> _To be done_:
Pull out every classification line in the records below, word for word, and leave the pictures out of your answer.

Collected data
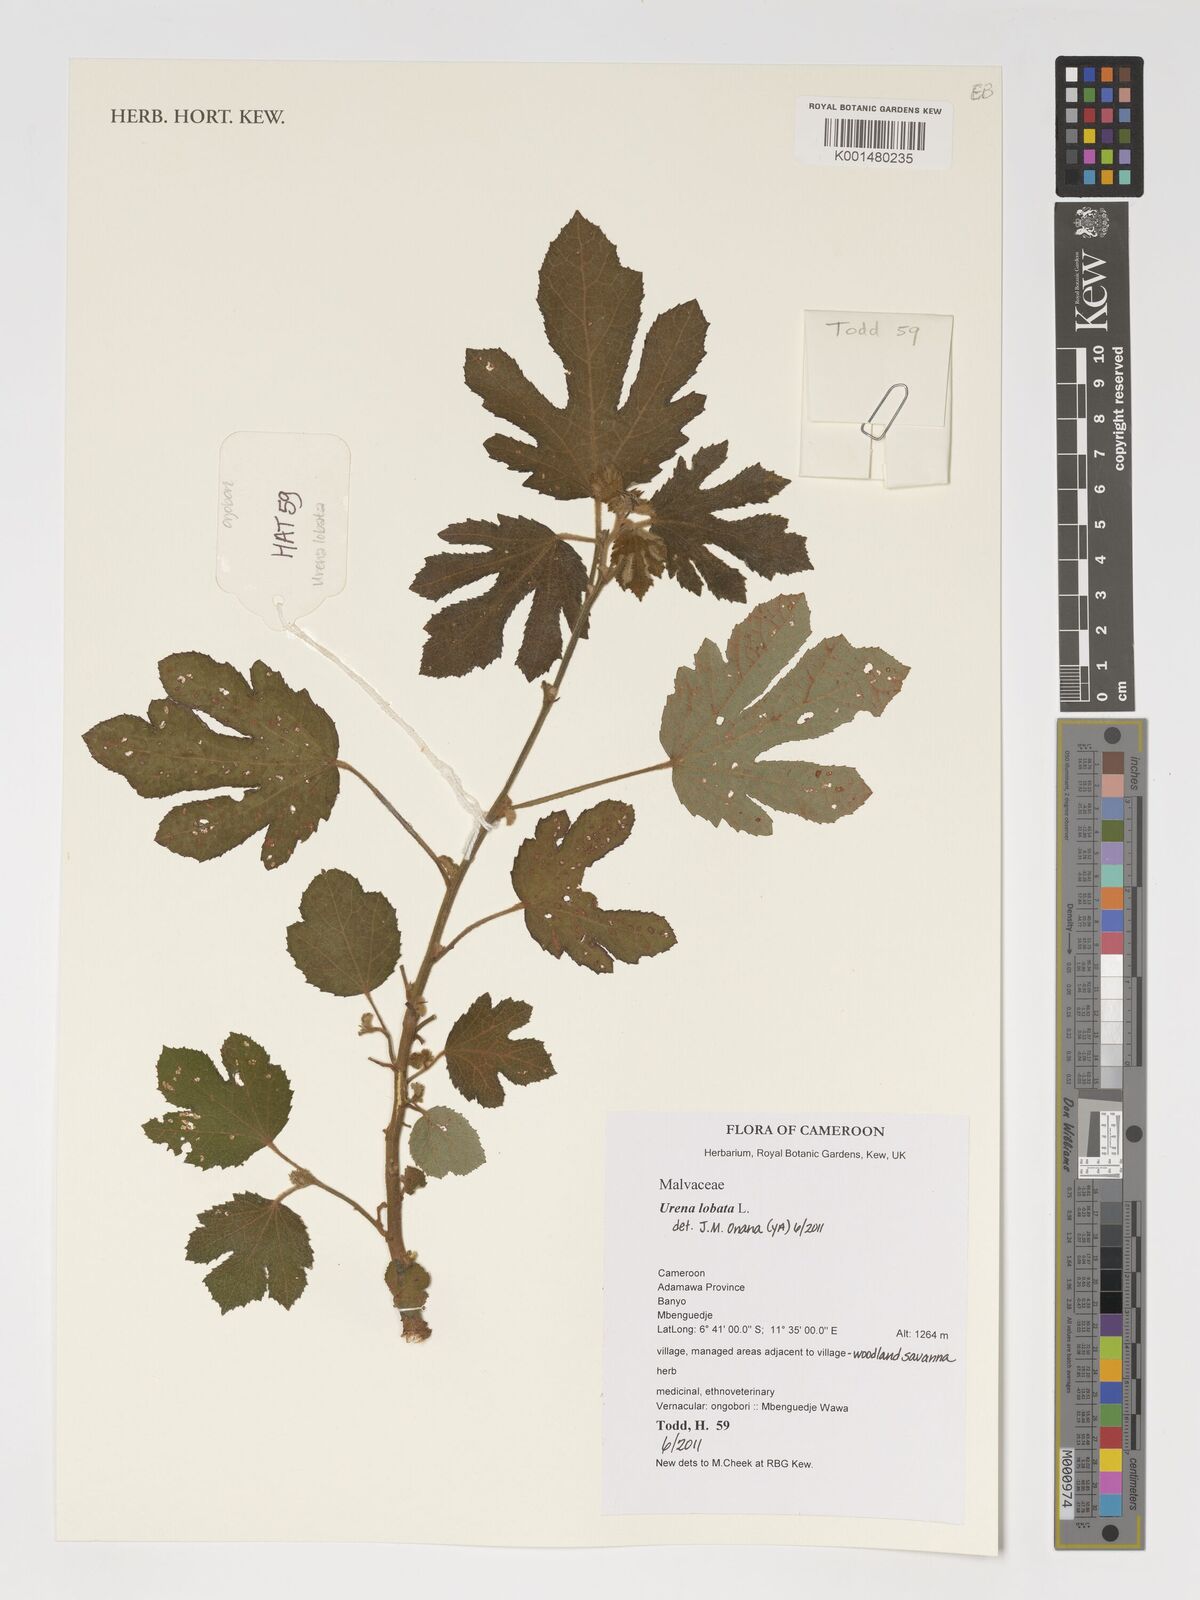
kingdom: Plantae
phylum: Tracheophyta
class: Magnoliopsida
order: Malvales
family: Malvaceae
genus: Urena
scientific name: Urena lobata
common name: Caesarweed
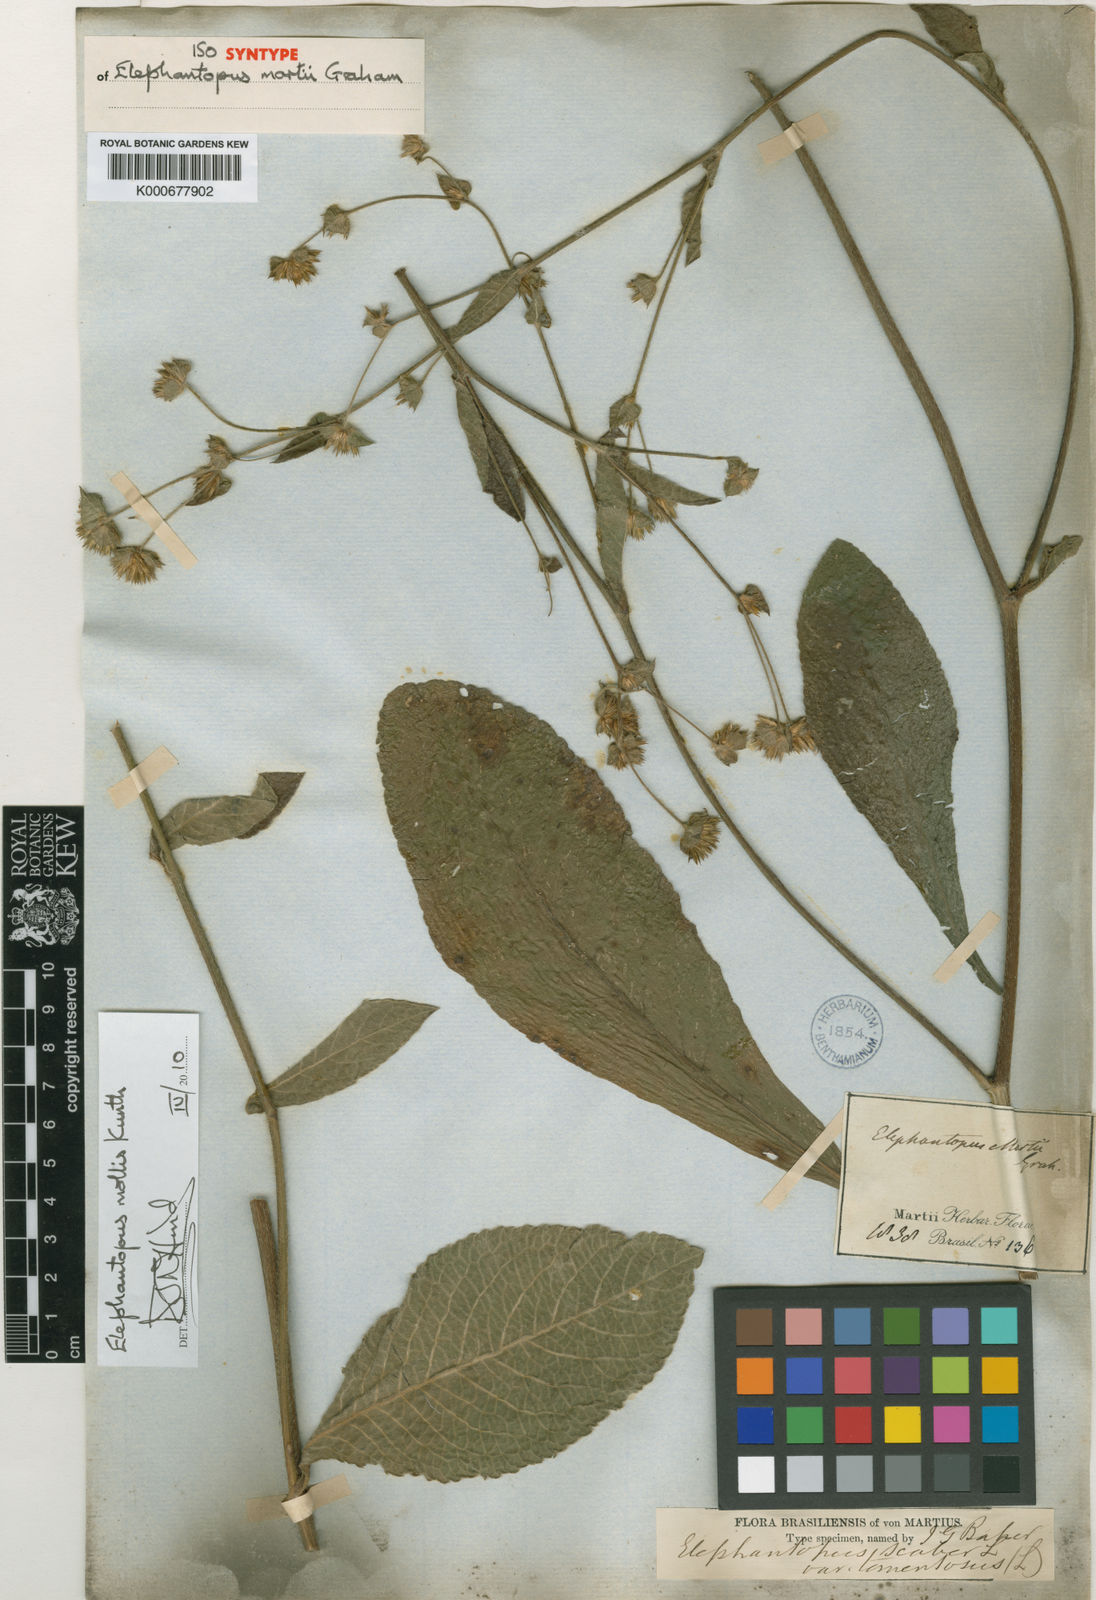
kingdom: Plantae
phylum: Tracheophyta
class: Magnoliopsida
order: Asterales
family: Asteraceae
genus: Elephantopus
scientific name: Elephantopus mollis
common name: Soft elephantsfoot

> _Result of the task_:
kingdom: Plantae
phylum: Tracheophyta
class: Magnoliopsida
order: Malvales
family: Malvaceae
genus: Urena
scientific name: Urena lobata
common name: Caesarweed
kingdom: Plantae
phylum: Tracheophyta
class: Magnoliopsida
order: Asterales
family: Asteraceae
genus: Elephantopus
scientific name: Elephantopus mollis
common name: Soft elephantsfoot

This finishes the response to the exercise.